Put every line of text from the rows below into a Markdown table with the columns Nr and Line, giving each line its number and skipping blank lines. Leave the pictures out.
=== Begin Enclosure ===
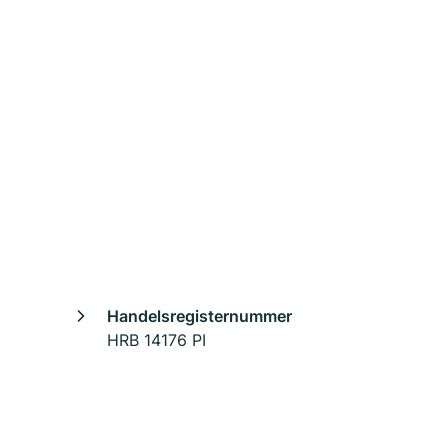
Handelsregisternummer
HRB 14176 PI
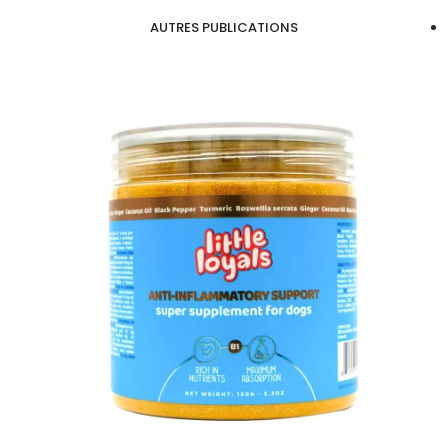
AUTRES PUBLICATIONS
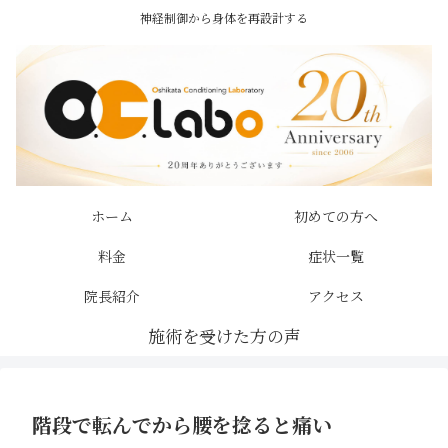
神経制御から身体を再設計する
ホーム
初めての方へ
料金
症状一覧
院長紹介
アクセス
階段で転んでから腰を捻ると痛い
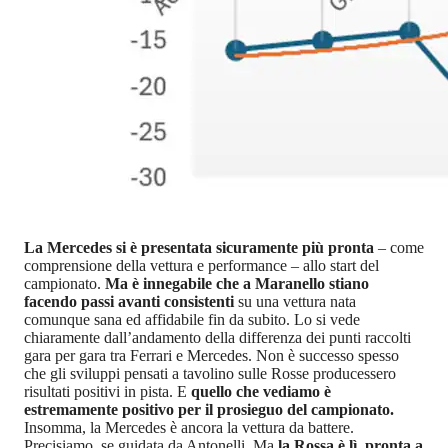
La Mercedes si è presentata sicuramente più pronta
– come
comprensione della vettura e performance – allo start del
campionato.
Ma è innegabile che a Maranello stiano
facendo passi avanti consistenti
su una vettura nata
comunque sana ed affidabile fin da subito. Lo si vede
chiaramente dall’andamento della differenza dei punti raccolti
gara per gara tra Ferrari e Mercedes. Non è successo spesso
che gli sviluppi pensati a tavolino sulle Rosse producessero
risultati positivi in pista. E
quello che vediamo è
estremamente positivo per il prosieguo del campionato.
Insomma, la Mercedes è ancora la vettura da battere.
Precisiamo, se guidata da Antonelli. Ma
la Rossa è lì, pronta a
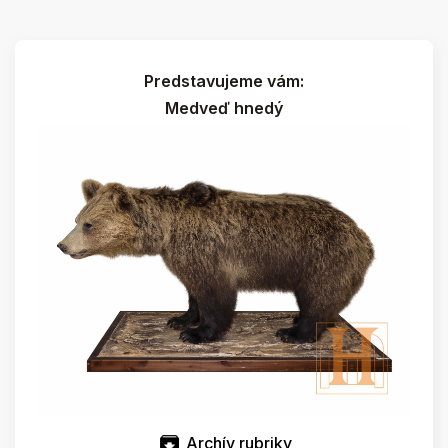
Predstavujeme vám:
Medveď hnedý
Archív rubriky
=== End Enclosure ===
Completed exercise:
| Nr | Line |
|---|---|
| 1 | Handelsregisternummer |
| 2 | HRB 14176 PI |
| 3 | AUTRES PUBLICATIONS |
| 4 | 神経制御から身体を再設計する |
| 5 | ホーム |
| 6 | 初めての方へ |
| 7 | 料金 |
| 8 | 症状一覧 |
| 9 | 院長紹介 |
| 10 | アクセス |
| 11 | 階段で転んでから腰を捻ると痛い |
| 12 | La Mercedes si è presentata sicuramente più pronta |
| 13 | – come |
| 14 | comprensione della vettura e performance – allo start del |
| 15 | campionato. |
| 16 | Ma è innegabile che a Maranello stiano |
| 17 | facendo passi avanti consistenti |
| 18 | su una vettura nata |
| 19 | comunque sana ed affidabile fin da subito. Lo si vede |
| 20 | chiaramente dall’andamento della differenza dei punti raccolti |
| 21 | gara per gara tra Ferrari e Mercedes. Non è successo spesso |
| 22 | che gli sviluppi pensati a tavolino sulle Rosse producessero |
| 23 | risultati positivi in pista. E |
| 24 | quello che vediamo è |
| 25 | estremamente positivo per il prosieguo del campionato. |
| 26 | Insomma, la Mercedes è ancora la vettura da battere. |
| 27 | Precisiamo, se guidata da Antonelli. Ma |
| 28 | la Rossa è lì, pronta a |
| 29 | Predstavujeme vám: |
| 30 | Medveď hnedý |
| 31 | Archív rubriky |